0 February 1, 2011  State & Local Construction, Uncategorized

The Pennsylvania Supreme Count issued a preliminary ruling on the Hawbaker, et al. v. Commonwealth of Pennsylvania Department of General Services, et al.

Several uninformed media outlets have indicated that this ruling is an endorsement of PLAs.  This is not accurate.

This case stems from former Pennsylvania Gov. Ed Rendell administration’s effort to force PLA requirements on several large state correctional institution projects in 2009.  We’ve followed this issue at length on this blog.

Here is the truth, from a press release issued by all four chapters of Associated Builders and Contractors in Pennsylvania.



A recent ruling by the Pennsylvania Supreme Court has resulted in confusion in the construction industry regarding the legality of Project Labor Agreements in Pennsylvania. On January 18, 2011, the Pennsylvania Supreme Court issued brief Order which affirmed a prior single judge decision issued by Judge Pellegrini of the Commonwealth Court on December 1, 2009 in the case of Hawbaker, et al. v. Commonwealth of Pennsylvania Department of General Services, et al. However, the Supreme Court’s ruling was issued in the extremely narrow context of upholding the denial of a request for a preliminary injunction, and was issued “per curiam” (without an opinion) and thus it has no precedential value, i.e., is not binding on any court.

The original lawsuit was filed in 2009 by numerous contractors, employees of contractors, and various Pennsylvania Chapters of Associated Builders and Contractors, Inc. (“Petitioners”) to challenge the legality of the procurement process being used by DGS for various prison projects in Pennsylvania. Among the arguments raised by Petitioners was that the procurement process for many of the projects was illegal because it imposed a Project Labor Agreement (“PLA”) on the contractors for the projects. Ultimately, after DGS agreed not to impose PLAs on two of the prison projects, DGS attempted to impose a PLA on the project at SCI Graterford. Petitioners sought to preliminarily enjoin the bid process for that project, and also sought a permanent injunction with respect to the use of PLAs generally on public projects in Pennsylvania. Petitioners’ primary argument is that PLAs violate Pennsylvania’s competitive bid laws. In denying Petitioners’ request for a preliminary injunction in December 2009, Judge Pellegrini opined that he could not, as a single judge, rule that all PLAs were illegal or legal, and thus was constrained to deny the injunction. Significantly, one of the primary grounds on which Judge Pelligrini denied the preliminary injunction was due to his belief greater harm would result in the delay of a $400 million prison project which DGS argued was necessary to help address prison overcrowding, than would result if an arguably illegal bid process was permitted to proceed. As an opinion authored by a single judge, the Commonwealth Court decision is likewise not binding on any other courts.

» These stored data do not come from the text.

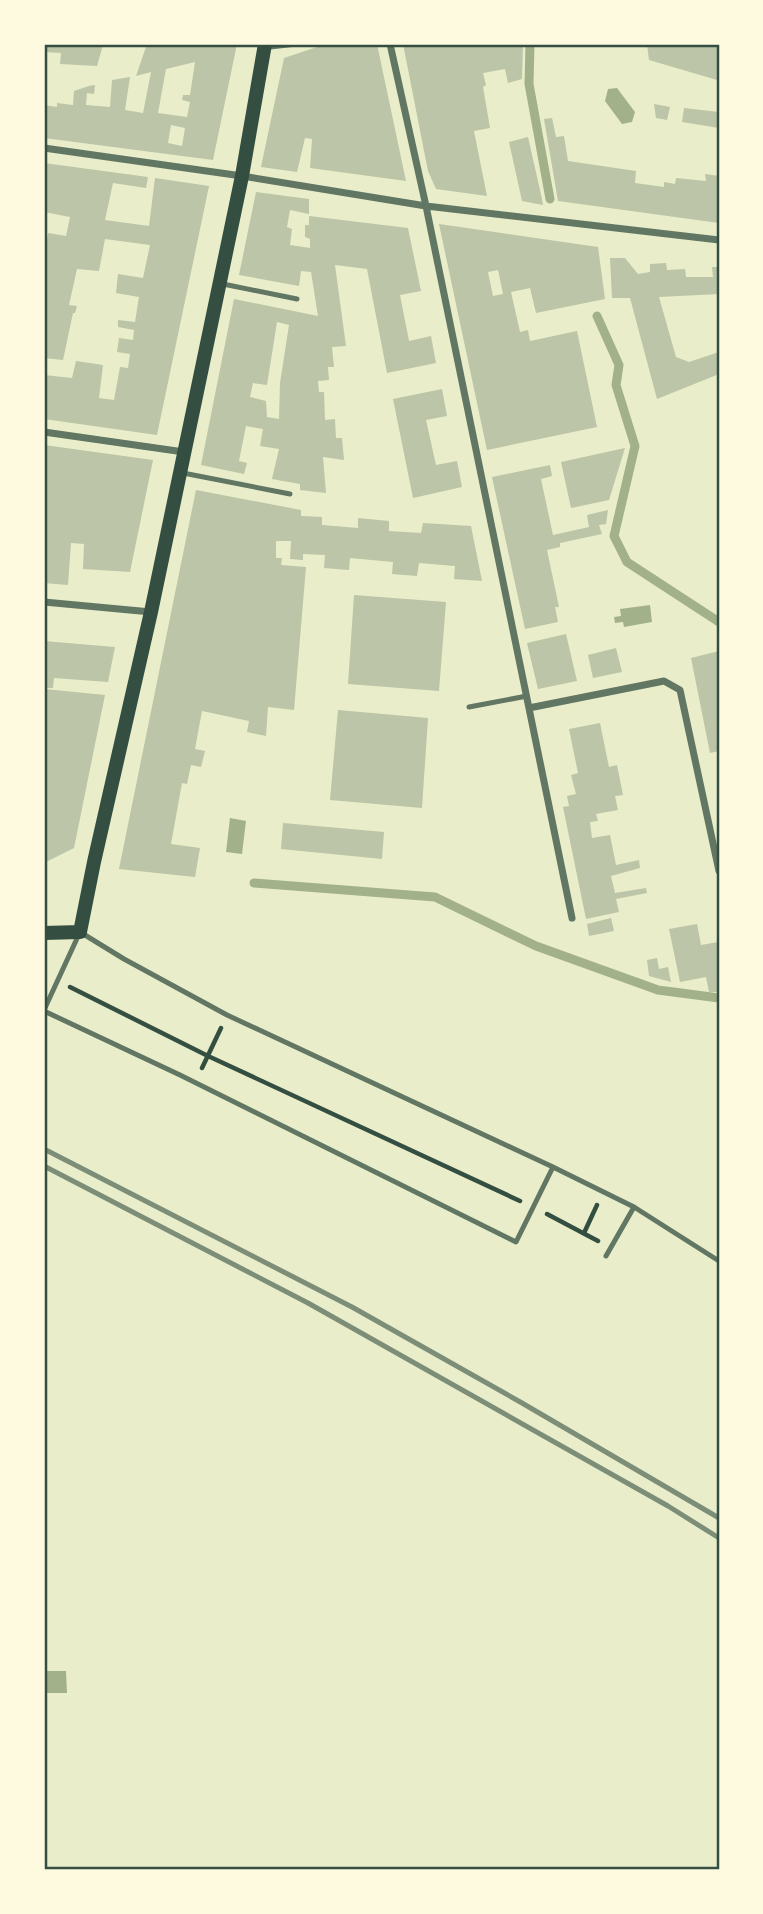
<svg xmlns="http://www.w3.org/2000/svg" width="763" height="1914" font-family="Helvetica,sans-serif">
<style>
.water{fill:#a3b18a}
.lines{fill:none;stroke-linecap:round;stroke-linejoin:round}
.stream{stroke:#a3b18a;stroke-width:9}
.building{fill:#bcc5a7;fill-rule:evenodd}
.path{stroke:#344e41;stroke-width:4.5}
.service{stroke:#617663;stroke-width:5}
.pedestrian{stroke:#617663;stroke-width:6}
.minor{stroke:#617663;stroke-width:7}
.secondary{stroke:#344e41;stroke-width:14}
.rail{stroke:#7c8e77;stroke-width:5}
.neatline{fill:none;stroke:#344e41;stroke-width:2.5}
</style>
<rect width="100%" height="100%" fill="#e9edc9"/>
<path class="water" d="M617,88L635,112L632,122L622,124L605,101L608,89Z
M650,605L652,622L624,627L623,622L615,623L614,617L621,616L620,609Z
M230,818L246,821L242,854L226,852Z
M44,1671H66L67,1693H44Z"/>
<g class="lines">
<path class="stream" d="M530,44L529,84L550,199
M597,316L619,365L616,385L635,446L614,536L627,562L719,622
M254,883L435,897L536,946L658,990L719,998"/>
</g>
<path class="building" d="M44,44H97L103,45L97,66L60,64L61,53L44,52Z
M147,44H237L213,160L44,138V105L57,107V103L73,105L74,91L89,86L95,85L94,94L87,93L86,105L110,107L112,80L130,77L125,110L143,113L151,72L136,76ZM195,62L190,95H183L182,100L190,102L187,117L158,113L166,69ZM171,125L185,128L182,146L168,143Z
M326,44H377L406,181L310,168L312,139L305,138L297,172L261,167L284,58Z
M403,44H523L522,79L508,83L505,69L483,73L486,85L483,87L490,128L474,131L487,196L436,189L428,171Z
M647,44H719L717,80L649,60Z
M654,104L670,107L667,120L656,118Z
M684,108L719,112V128L682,122Z
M552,118L556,137L564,136L568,161L636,171L635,183L664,187V182L675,184L676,178L706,181L705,174L719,176V223L558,201L544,119Z
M528,137L542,199L543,205L522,201L509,142Z
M44,163L148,177L146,188L113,183L105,220L149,226L155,178L209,186L157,435L44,419V375L72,378L76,361L103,365L99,398L114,400L120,367L128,368L130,354L117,352L119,338L133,340L134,330L118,327V320L135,322L139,297L116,293L118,274L143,278L150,245L105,239L99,271L77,269L69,305L77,306L75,313H73L63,360L44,358V262L48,233L66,236L70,217L44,212Z
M256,192L309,199V214L290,210L287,227L292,229L290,245L310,248V239L305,237V225H309V216L408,228L421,291L400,295L409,341L431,336L436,363L387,373L367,269L335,265L346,346L332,347L334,367H328L329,380L318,381L319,392H324L325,420L335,419L336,438H342L344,460L323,457L326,493L300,490V484L272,479L279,449L260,446L263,429L246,426L239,461L247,463L244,474L201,465L234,299L318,316L311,272L301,271L299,286L239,275ZM277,322L289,325L280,383L279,419L267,417L266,401L250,397L253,383L267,385Z
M439,224L598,247L605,299L536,313L530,288L511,292L520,332L528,330L530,341L577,331L597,427L487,450ZM498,270L503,294L493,296L488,272Z
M610,258H625L638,274L650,272V264L666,263L667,270L685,269L686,277H713L712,267H719V294L659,297L676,357L689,362L719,352V374L657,399L630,298H612Z
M442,389L447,416L426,420L436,465L457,461L462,487L413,498L393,399Z
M44,445L153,460L130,572L83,569L84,544L71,543L68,585L44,583Z
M625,448L609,500L571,508L561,462Z
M550,465L552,476L541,479L553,535L589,527L587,515L608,510L606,524L599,525L602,534L560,543V547L547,550L559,607H555L558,622L525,629L492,477Z
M196,490L301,510V516L322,517V525L358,528V518L389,521V531L421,533L423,523L471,526L482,581L454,579L455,566L419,563L417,576L392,574L393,562L350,558L349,570L324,568L325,555L303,554V560L290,559L291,541H276V558H282L281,565L306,567L294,710L268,707L266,736L247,732L249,721L202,711L195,749L205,751L201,767L191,765L187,784L182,783L171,844L200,848L195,877L119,869Z
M354,595L446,602L439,691L348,684Z
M566,634L577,681L538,689L527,643Z
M44,641L115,647L108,682L54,678L53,688H44Z
M616,648L622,672L593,678L588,655Z
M719,651V751L710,753L691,658Z
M45,689L105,695L74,848L44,863Z
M338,710L428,718L422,808L330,800Z
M600,723L609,767L617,765L623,795L615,796L618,810L596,814L598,821L590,822L592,838L610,835L616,865L639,860L640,868L611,876L615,893L646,888L647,893L616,899L619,912L586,919L563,807L569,806L567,796L576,794L571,775L578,773L569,729Z
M283,823L384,832L382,859L281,849Z
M611,918L614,931L589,936L587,924Z
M697,924L701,945L718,942L719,992H709L706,977L680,982L669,929Z
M657,958L659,969L668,967L671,982L649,976L647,960Z"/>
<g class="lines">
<path class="path" d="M70,987L208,1056L520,1201
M202,1068L221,1028
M547,1214L598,1241
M584,1233L597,1205"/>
<path class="service" d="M223,284L297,299
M183,473L290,494
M469,707L527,696
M44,1010L80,932L124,959L227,1015L553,1167L634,1207L719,1261
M44,1011L180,1075L516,1242L553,1167
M606,1256L634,1207"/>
<path class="pedestrian" d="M266,47L292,44"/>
<path class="minor" d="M390,44L426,206L572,918
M44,148L242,176L426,206L719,240
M44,432L184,452
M44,602L151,612
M529,708L664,681L680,690L719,871"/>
<path class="secondary" d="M44,933L80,932L94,862L151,612L242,176L265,44"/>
<path class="rail" d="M44,1149L352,1307L522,1403L719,1518
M44,1166L308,1303L668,1506L719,1538"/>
</g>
<rect width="763" height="1914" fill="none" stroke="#fefae0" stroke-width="91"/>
<rect x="46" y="46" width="672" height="1822" class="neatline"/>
</svg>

On appeal to the Pennsylvania Supreme Court, Petitioners faced a high burden, as they had to demonstrate that Judge Pellegrini had no reasonable grounds to deny the request for a preliminary injunction. Additionally, DGS contended that the appeal was moot as immediately after the appeal was taken, DGS cancelled the procurement that was at issue in the litigation. By issuing a “per curiam” Order rather than a full Opinion, it is clear that while the Pennsylvania Supreme Court ruled that Commonwealth Court had at least one reasonable ground to deny Petitioners’ request for a Preliminary Injunction, the Supreme Court opted not to specifically rule on the legality of PLAs in Pennsylvania at this stage in the suit. Significantly, in the Supreme Court’s brief Order, two justices, including Chief Justice Castille, noted their disagreement with the Court’s decision to only issue a per curiam order, but rather those justices favored oral argument and a resolution by a full opinion.

The case will now proceed at the Commonwealth Court for a full blown hearing on the merits of Petitioners’ challenge and request for a permanent injunction. ABC and the Petitioners in the Hawbaker suit are committed to the development of a full and complete record on which the Commonwealth Court can decide the issues which form the basis of their request for a permanent injunction, including seeking a ruling that Project Labor Agreements on public projects conflict with public bid laws. ABC and the Petitioners believe that such a ruling will result in an open and competitive bid environment that places everyone on a level playing field, and therefore will result in the lowest costs for the taxpayers of the Commonwealth. For now, until a final decision is rendered in the Hawbaker suit, there is still no caselaw in Pennsylvania to suggest that a public body simply may impose a PLA as a matter of preference, and the decisions to date in the Hawbaker lawsuit do not hold otherwise.